Several applications of the framework to pharmacological treatments have been published11,12,13,14,41,42,43,44. Supplementary Tables 1 and 2 present two fictitious examples of IBI trials. They are not intended as best-practice examples, but rather to illustrate the principles of the addendum. The example follows the template to describe trials provided by Ratitch et al.8,9.

Discussion

This manuscript introduced the ICH E9(R1) addendum to IBI researchers. The addendum prompts prioritizing the collection of measurements vital for answering the clinical question and anticipating how ICEs impair the availability of needed measurements1. When ICEs are anticipated, trial design and statistical approach can be aligned to derive informative estimates. Trial protocols should report the targeted estimand1,22,45. Reports of completed trials should provide sufficient detail to derive the estimand20,46. This includes describing estimated effects with precise language. Instead of claiming that the “IBI was effective,” one might report that “group differences reflect the effect that could be achieved if all individuals would be compliant” when the hypothetical strategy was employed18.
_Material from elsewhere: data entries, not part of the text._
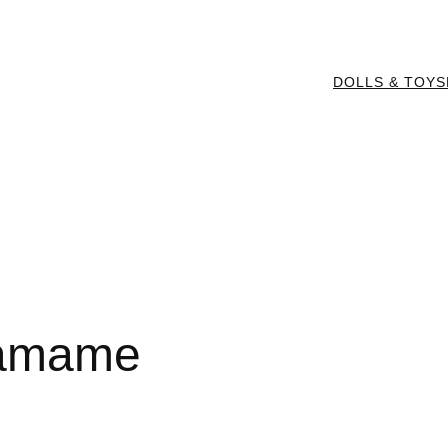
DOLLS & TOYS
damame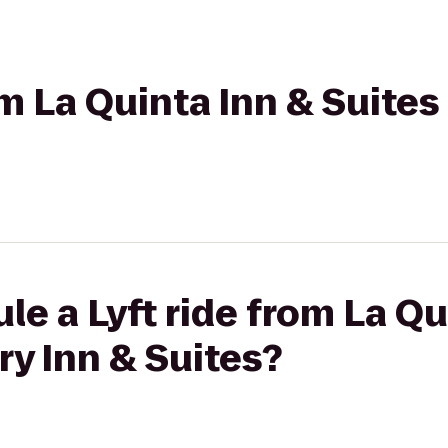
om La Quinta Inn & Suites
le a Lyft ride from La Qu
ry Inn & Suites?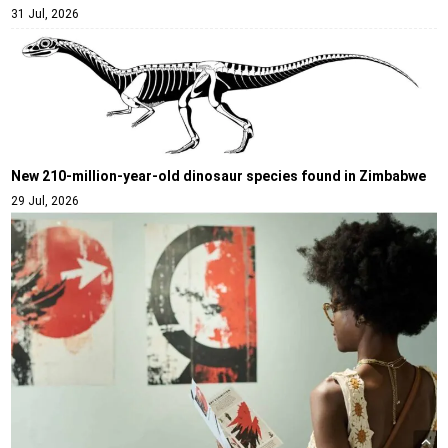
31 Jul, 2026
New 210-million-year-old dinosaur species found in Zimbabwe
29 Jul, 2026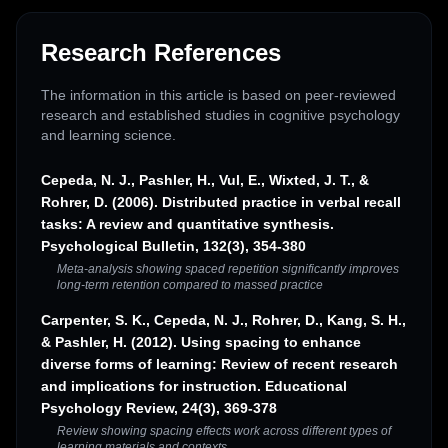
Research References
The information in this article is based on peer-reviewed
research and established studies in cognitive psychology
and learning science.
Cepeda, N. J., Pashler, H., Vul, E., Wixted, J. T., &
Rohrer, D. (2006). Distributed practice in verbal recall
tasks: A review and quantitative synthesis.
Psychological Bulletin, 132(3), 354-380
Meta-analysis showing spaced repetition significantly improves
long-term retention compared to massed practice
Carpenter, S. K., Cepeda, N. J., Rohrer, D., Kang, S. H.,
& Pashler, H. (2012). Using spacing to enhance
diverse forms of learning: Review of recent research
and implications for instruction. Educational
Psychology Review, 24(3), 369-378
Review showing spacing effects work across different types of
learning materials and contexts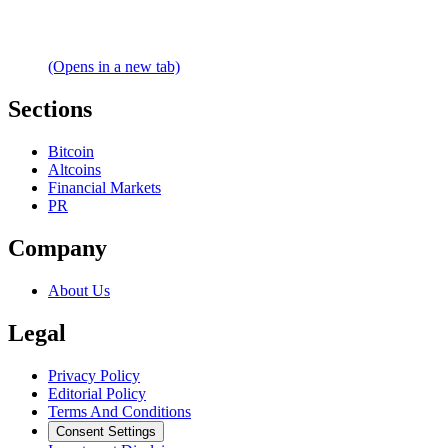
(Opens in a new tab)
Sections
Bitcoin
Altcoins
Financial Markets
PR
Company
About Us
Legal
Privacy Policy
Editorial Policy
Terms And Conditions
Consent Settings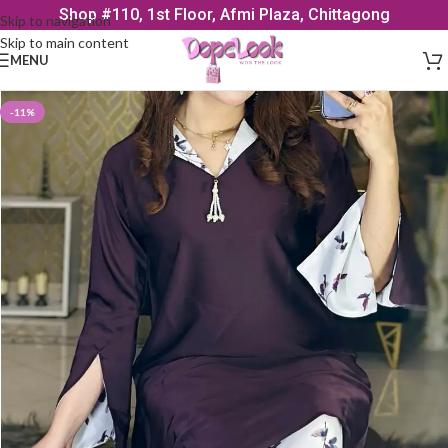
Shop #110, 1st Floor, Afmi Plaza, Chittagong
Skip to navigation
Skip to main content
MENU
-11%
Standardized reporting of estimands will facilitate the synthesis of findings in meta-analyses6. Currently, the lack of clarity in reporting estimands hampers systematic evaluations of how estimands explain between-study heterogeneity20,46. To increase understanding of estimands, helpful teaching materials have been published16,26,47.

While this manuscript focuses on parallel group trials, the framework extends to factorial designs48, cluster randomized trials49, and non-inferiority and equivalence trials42,50,51,52. It should also be considered in face-to-face psychotherapy trials.